Selected extract:
LIVE

Even though non-essential travel between the two countries has been banned, there are exceptions.

By Alison Fox
August 10, 2020
Advertisement

A new phenomenon has emerged from America’s friendly neighbor to the north as the land border between the U.S. and Canada remains closed: Concerned Canadian citizens keeping an eye out for U.S. plates.

The move comes as most non-essential travel into Canada from the U.S. has been cut off, but there are exceptions, leading to some American license plates across the northern border. Ultimately, that has also led to scrutiny by Canadians as to whether the vehicles are in the country legally or not.

However, while many non-essential drivers have been turned away at the borders, The New York Times reported, some have gotten through and nine tickets were issued in Banff National Park in Alberta in June. Besides tickets, Canadians are bemoaning the situation with the federal police force reporting 53 complaints concerning international license plates from June 17 to June 29, and another 121 complaints recorded from July 1 through July 28.

Bluewater Bridge
Credit: Mark Spowart/Getty Images

To address the situation, John Horgan, the premier of British Columbia, had a gentle reminder for those (legally) driving to Canada with American plates who may be worried:  “With respect to those who have offshore plates and are feeling harassed, I would suggest perhaps public transit. I would suggest that they get their plates changed. I would suggest that they ride a bike.”

Anyone who does enter Canada by air, land, or sea is required to quarantine for 14 days, according to the Public Health Agency of Canada. And those who take advantage of the loophole allowing them to drive through Canada to Alaska are only allowed to enter at certain border crossings and are required to display a “hang-tag” during the trip, the Canada Border Services Agency noted.

"There's a high degree of certainty in British Columbia that we want to keep our borders closed until neighbouring jurisdictions get a better handle on COVID-19,” Horgan said, according to the CBC. “I think that those who are overtly declaring by their licence plates that they've come from somewhere else should be mindful of that and act accordingly."

Page images with extracted text:

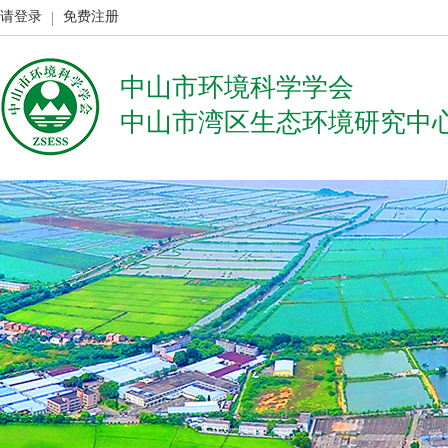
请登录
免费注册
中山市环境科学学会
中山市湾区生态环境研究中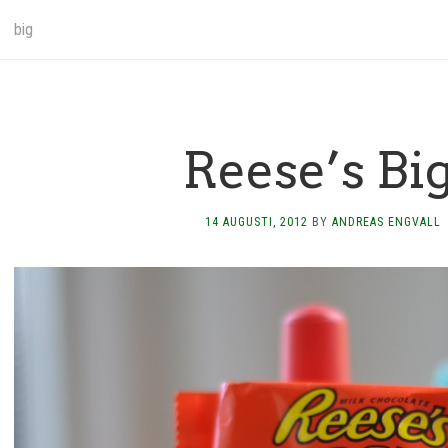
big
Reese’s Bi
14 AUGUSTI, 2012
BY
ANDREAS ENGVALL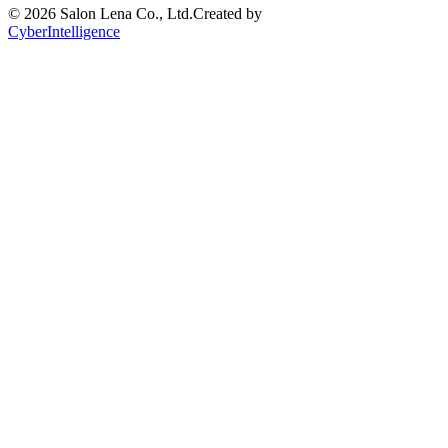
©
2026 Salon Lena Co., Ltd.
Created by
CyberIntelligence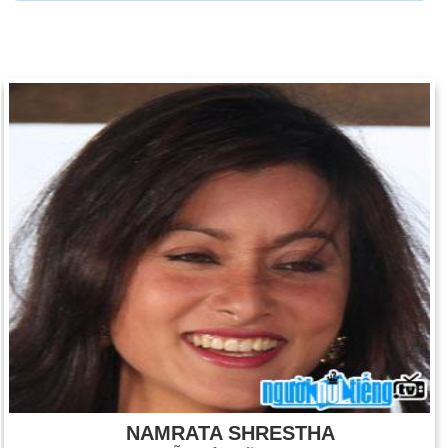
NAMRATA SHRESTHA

--

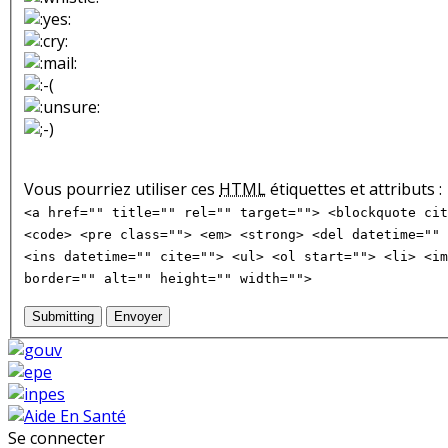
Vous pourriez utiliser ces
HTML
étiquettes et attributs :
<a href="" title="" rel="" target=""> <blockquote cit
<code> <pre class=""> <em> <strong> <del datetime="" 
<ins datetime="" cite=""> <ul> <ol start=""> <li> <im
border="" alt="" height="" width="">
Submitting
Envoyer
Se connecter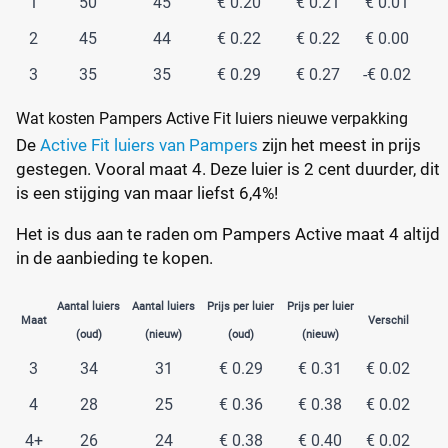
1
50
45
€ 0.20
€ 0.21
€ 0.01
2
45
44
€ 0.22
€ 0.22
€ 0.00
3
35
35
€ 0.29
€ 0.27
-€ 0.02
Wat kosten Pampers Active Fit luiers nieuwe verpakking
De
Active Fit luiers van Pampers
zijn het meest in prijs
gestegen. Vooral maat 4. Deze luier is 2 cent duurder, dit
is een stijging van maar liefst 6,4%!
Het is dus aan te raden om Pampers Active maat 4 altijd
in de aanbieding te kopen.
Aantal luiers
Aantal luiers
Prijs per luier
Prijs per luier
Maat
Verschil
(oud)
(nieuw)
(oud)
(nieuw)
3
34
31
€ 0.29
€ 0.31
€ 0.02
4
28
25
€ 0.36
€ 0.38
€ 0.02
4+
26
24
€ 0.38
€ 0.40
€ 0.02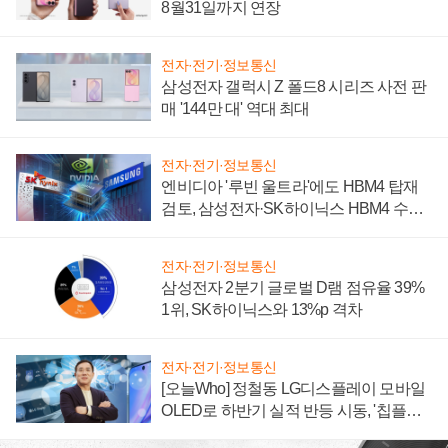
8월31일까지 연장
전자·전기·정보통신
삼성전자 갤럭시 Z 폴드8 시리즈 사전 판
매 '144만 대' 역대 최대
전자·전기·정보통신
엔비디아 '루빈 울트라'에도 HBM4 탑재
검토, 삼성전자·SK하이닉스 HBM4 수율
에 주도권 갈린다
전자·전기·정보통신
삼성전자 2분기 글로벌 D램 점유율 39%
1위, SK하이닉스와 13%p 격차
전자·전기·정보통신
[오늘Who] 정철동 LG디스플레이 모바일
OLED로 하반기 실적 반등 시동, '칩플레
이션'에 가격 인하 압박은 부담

Assignment 1:
In the article on Canadians watching for U.S. license plates, how many complaints about international license plates did the federal police force record from July 1 through July 28?
Assignment 2:
In the article on Canadians watching for U.S. license plates, how would you condense the paragraph beginning "Anyone who does enter Canada" into a short list of its main facts?
Assignment 3:
In the article on Canadians watching for U.S. license plates, can you reproduce the passage from "A new phenomenon" up to and including "legally or not."?

Task result 1:
121

Task result 2:
- Anyone entering Canada by air, land, or sea must quarantine for 14 days, according to the Public Health Agency of Canada.
- According to the Canada Border Services Agency, drivers using the loophole to travel through Canada to Alaska may enter only at certain border crossings.
- These drivers must also display a "hang-tag" during the trip.

Task result 3:
A new phenomenon has emerged from America’s friendly neighbor to the north as the land border between the U.S. and Canada remains closed: Concerned Canadian citizens keeping an eye out for U.S. plates.

The move comes as most non-essential travel into Canada from the U.S. has been cut off, but there are exceptions, leading to some American license plates across the northern border. Ultimately, that has also led to scrutiny by Canadians as to whether the vehicles are in the country legally or not.